Recent incidents show a shift toward operations that can disrupt essential services and large-scale supply chains; many demonstrate the capability of seriously damaging national infrastructure or security.

• SolarWinds supply chain compromise (discovered 2020): SolarWinds is a company that makes IT network management software, including the Orion platform used by many organizations to monitor and manage networks. Attackers compromised SolarWinds’ software build and update process and inserted malicious code into signed Orion updates distributed through normal channels. After customers installed the updates, the attackers could then choose specific networks for deeper access. The U.S. government attributed the campaign to Russia’s Foreign Intelligence Service (SVR).
• Colonial Pipeline ransomware disruption (2021): Colonial Pipeline is a major U.S. fuel pipeline operator that transports gasoline, diesel, and jet fuel along the U.S. East Coast. On May 7, 2021, the company shut down pipeline operations in response to a ransomware attack, contributing to widespread fuel disruption. The Federal Bureau of Investigation (FBI) publicly reported the Darkside group was responsible.
• Viasat KA-SAT satellite network attack (2022): In February 2022, a cyberattack disrupted KA-SAT satellite communications, causing significant outages and spillover effects beyond Ukraine. The EU stated that the timing and impact supported Russia’s military actions and described disruptions affecting users in Ukraine and several EU member states.
• Storm-0558 cloud email intrusion (2023): In July 2023, Microsoft Threat Intelligence assessed that Storm-0558, alleged to be a China-based threat actor, used forged authentication tokens to access user email accounts from a number of organizations, including government agencies and related consumer accounts hosted in Microsoft’s cloud.

Industry-specific cyberwarfare

Different sectors face different risks depending on what their systems enable and how tightly digital services are linked to real-world operations.

In the financial sector, incidents often focus on the disruption of services, theft of sensitive financial data, or compromising institutions whose outages can ripple broadly.
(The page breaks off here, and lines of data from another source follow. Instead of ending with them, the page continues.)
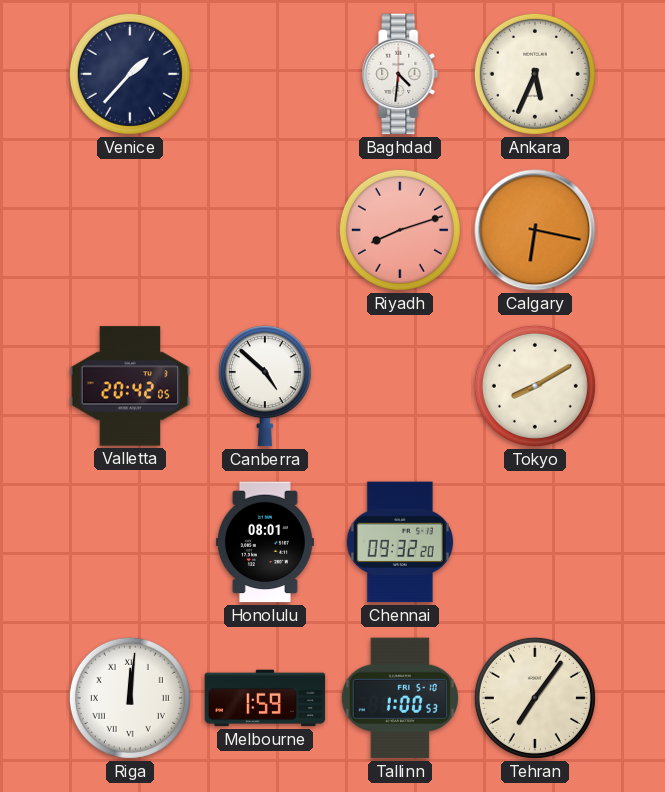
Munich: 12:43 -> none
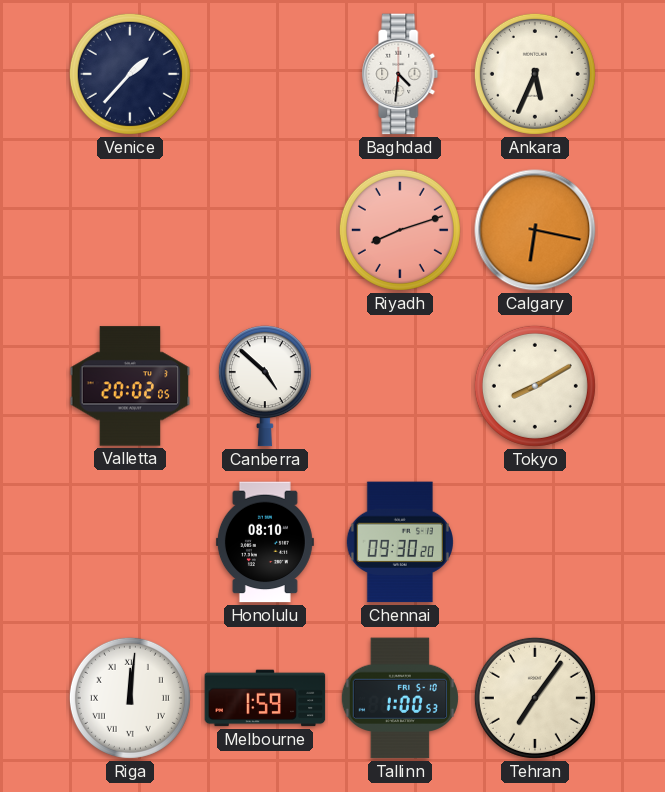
Valletta: 20:42 -> 20:02
Honolulu: 08:01 -> 08:10
Chennai: 09:32 -> 09:30
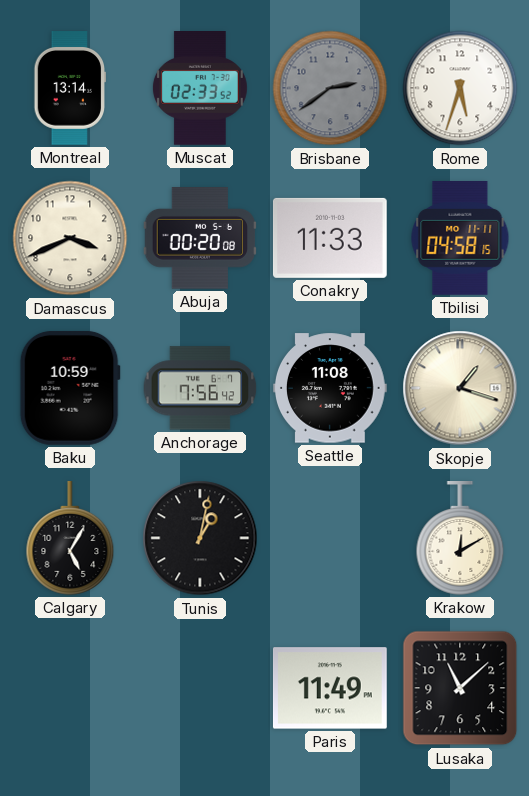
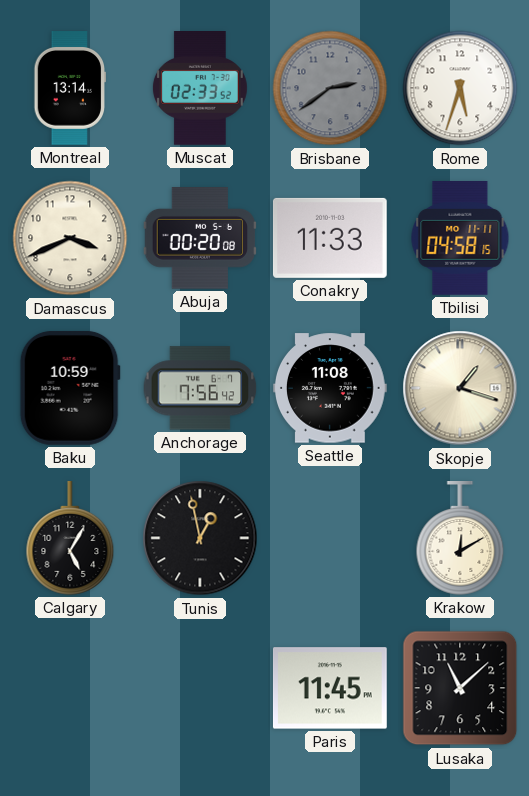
Tunis: 1:02 -> 12:58
Paris: 11:49 -> 11:45
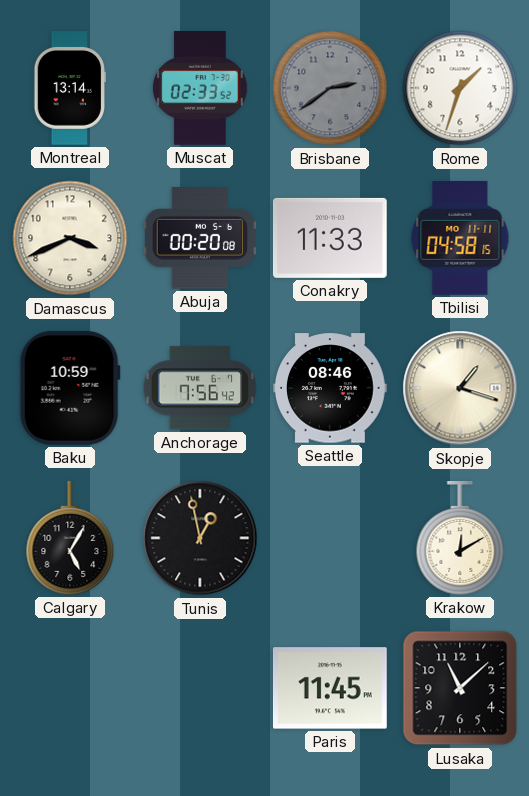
Rome: 5:33 -> 1:33
Seattle: 11:08 -> 08:46
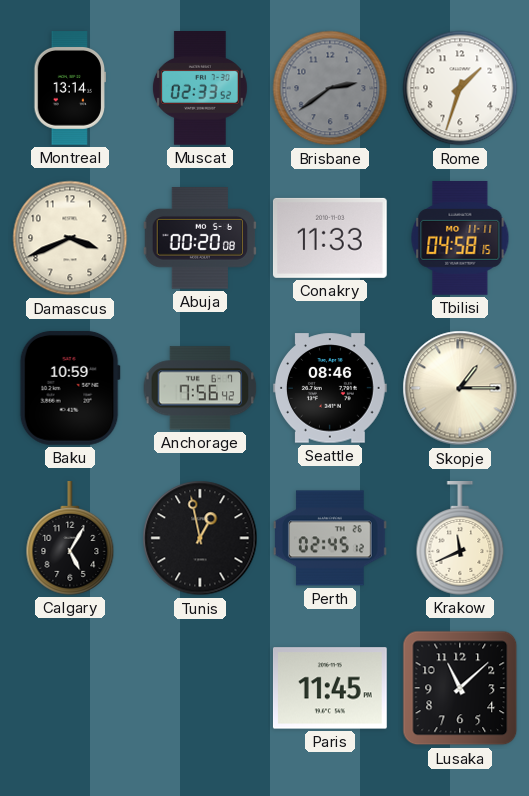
Skopje: 1:18 -> 1:15
Perth: none -> 02:45
Krakow: 12:10 -> 11:41
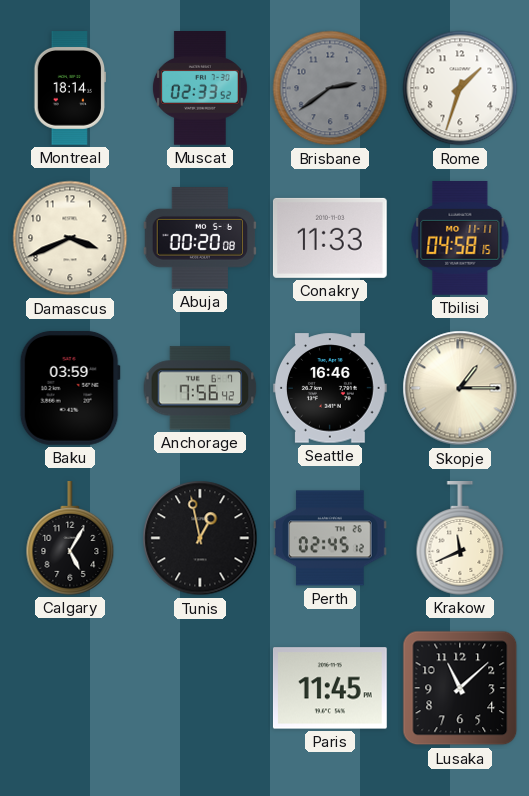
Montreal: 13:14 -> 18:14
Baku: 10:59 -> 03:59
Seattle: 08:46 -> 16:46
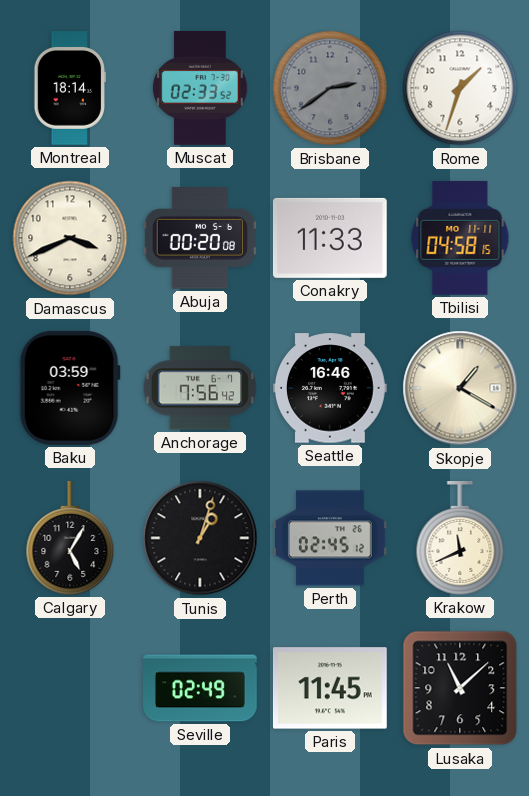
Skopje: 1:15 -> 1:20
Tunis: 12:58 -> 1:03
Seville: none -> 02:49
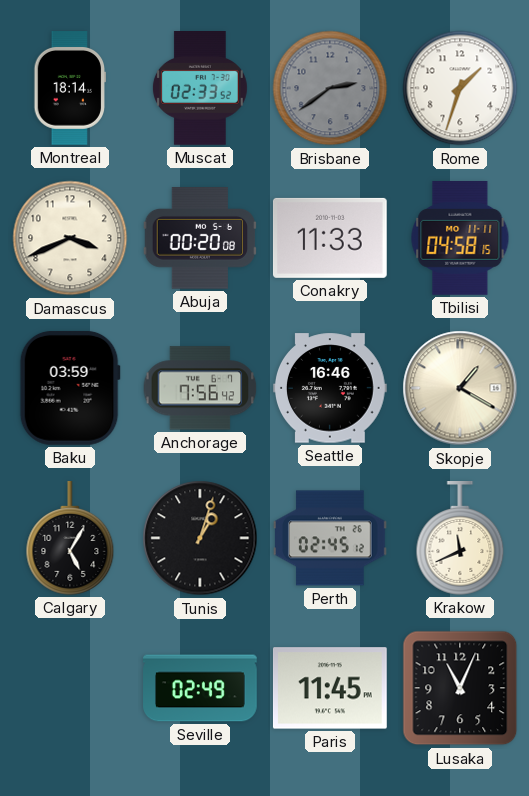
Lusaka: 11:08 -> 11:04
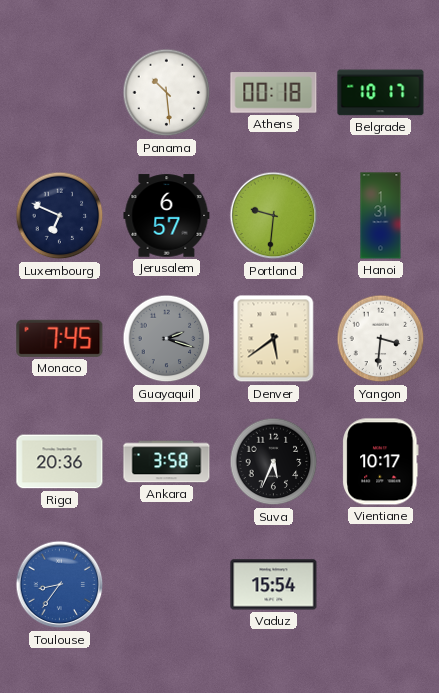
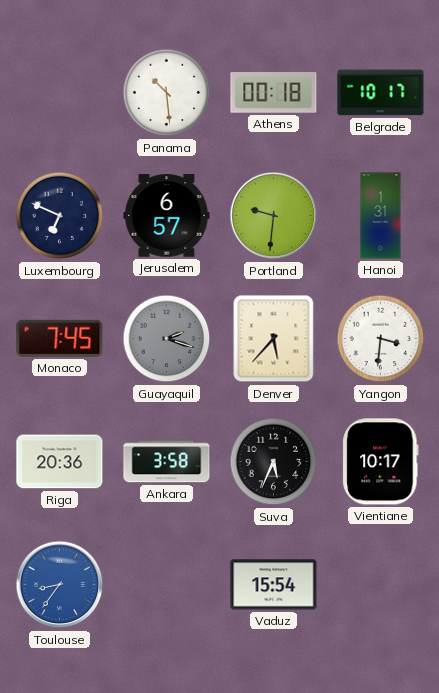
Denver: 5:39 -> 5:37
The IMF has warned that cyber incidents can create extreme losses and notes that the financial sector is highly exposed, with a significant share of incidents affecting financial firms.

In healthcare, ransomware and other disruptions can affect access to clinical systems and delay care. For example, in 2024, a ransomware incident at Change Healthcare disrupted healthcare operations at a national scale in the U.S., illustrating how attacks on major third-party providers can propagate systemic disruption across a sector.

In shipping, manufacturing, and energy, disruptions can halt the physical movement of goods or essential services. NotPetya’s impact on global logistics is often illustrated by major shipping disruptions and large reported losses. For example, Maersk (a logistics company) publicly estimated over a $200 million loss.